To do
What lines of the data include the string "Figure"? Copy them all.

Dataset content
BEGIN
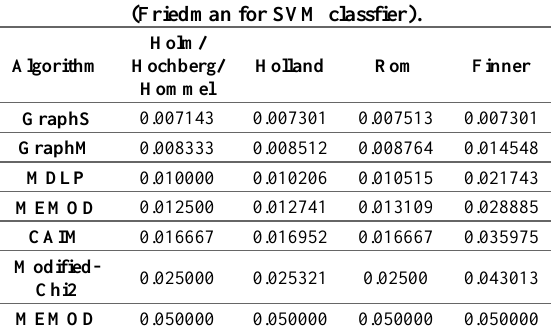
Table 10. Post Hoc comparison Table for 𝜶 = 𝟎. 𝟎𝟓 (Friedman for SVM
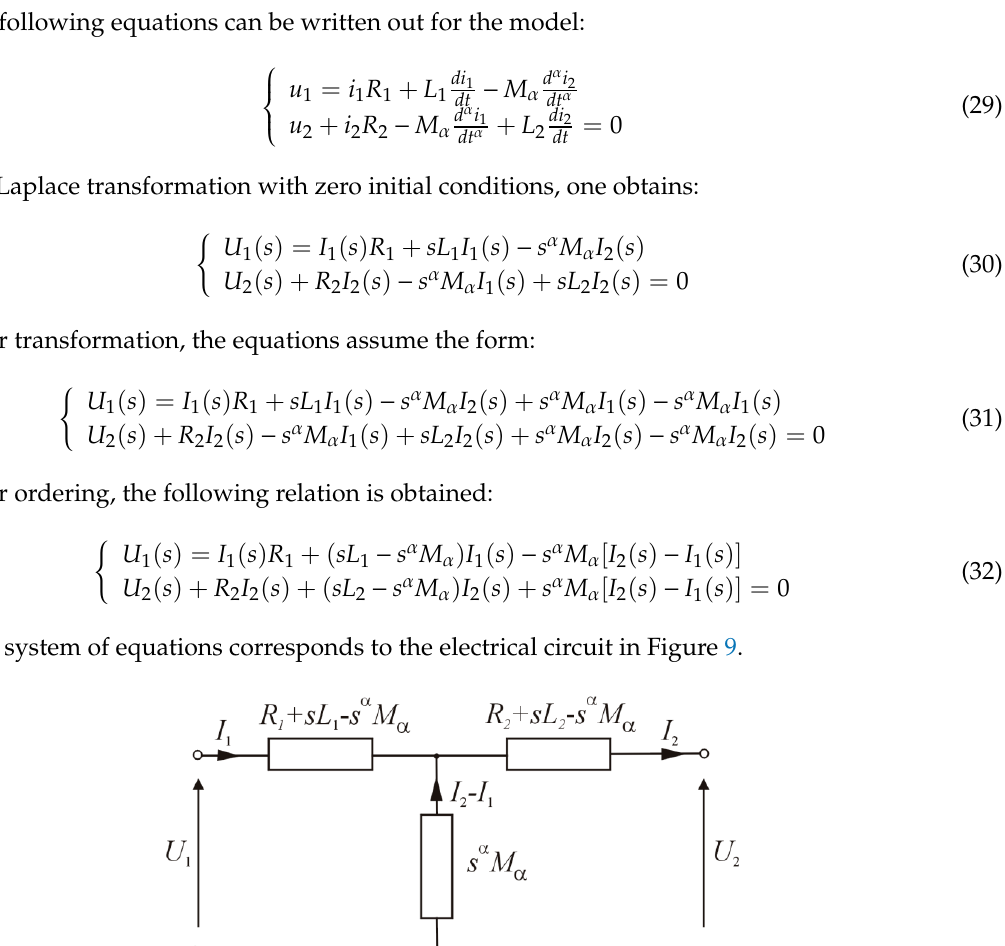
Figure 9. Circuit with magnetic coupling eliminated.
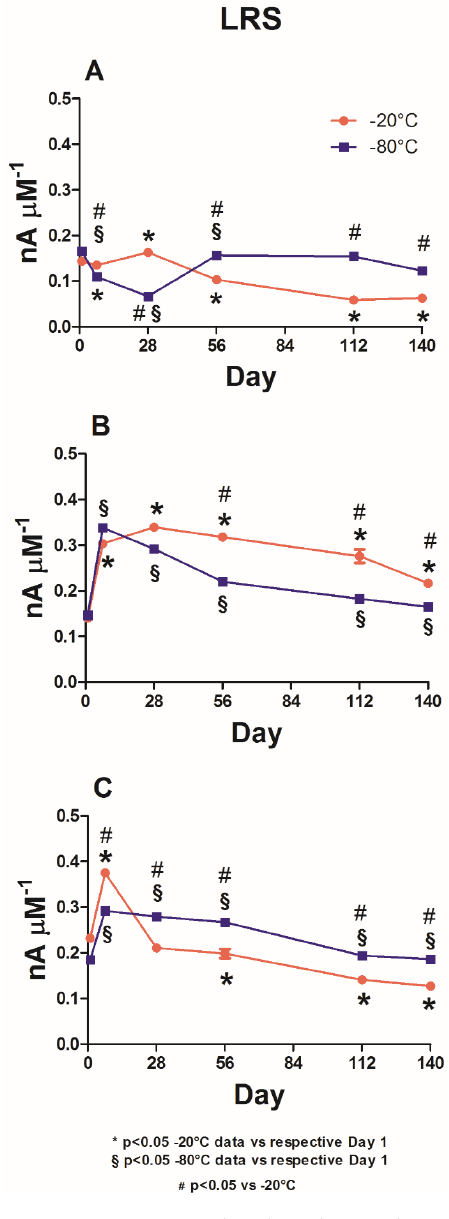
Figure 5. Graph describing the variations of LRS in the different biosensor groups: control (Pt c /PPD/PEI(1%) 2 /GlutOx 5 ; Panel ( A )), glycerol-loading group (Pt c /PPD/PEI(1%) 2 /GlutOx 5 /GLY(1%); Panel ( B )) and triethylene glycol-group (Pt c /PPD/PEI(1%) 2 /GlutOx 5 /TEG(1%); Panel ( C )) over a range of 140 days when stored at −20 °C (red plot) and −80 °C (blue plot). The subscript number represents the number of deposition steps, while the brackets report the concentrations of the component. Pt c : Pt cylinder 1 mm long, 125 µm in diameter; GluOx: L-glutamate oxidase; PPD: poly-ortho-phenylenediamine; PEI: polyethylene- imine; GLY: glycerol; TEG: triethylene glycol.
END
Reply to the exercise
Figure 9. Circuit with magnetic coupling eliminated.
Figure 5. Graph describing the variations of LRS in the different biosensor groups: control (Pt c /PPD/PEI(1%) 2 /GlutOx 5 ; Panel ( A )), glycerol-loading group (Pt c /PPD/PEI(1%) 2 /GlutOx 5 /GLY(1%); Panel ( B )) and triethylene glycol-group (Pt c /PPD/PEI(1%) 2 /GlutOx 5 /TEG(1%); Panel ( C )) over a range of 140 days when stored at −20 °C (red plot) and −80 °C (blue plot). The subscript number represents the number of deposition steps, while the brackets report the concentrations of the component. Pt c : Pt cylinder 1 mm long, 125 µm in diameter; GluOx: L-glutamate oxidase; PPD: poly-ortho-phenylenediamine; PEI: polyethylene- imine; GLY: glycerol; TEG: triethylene glycol.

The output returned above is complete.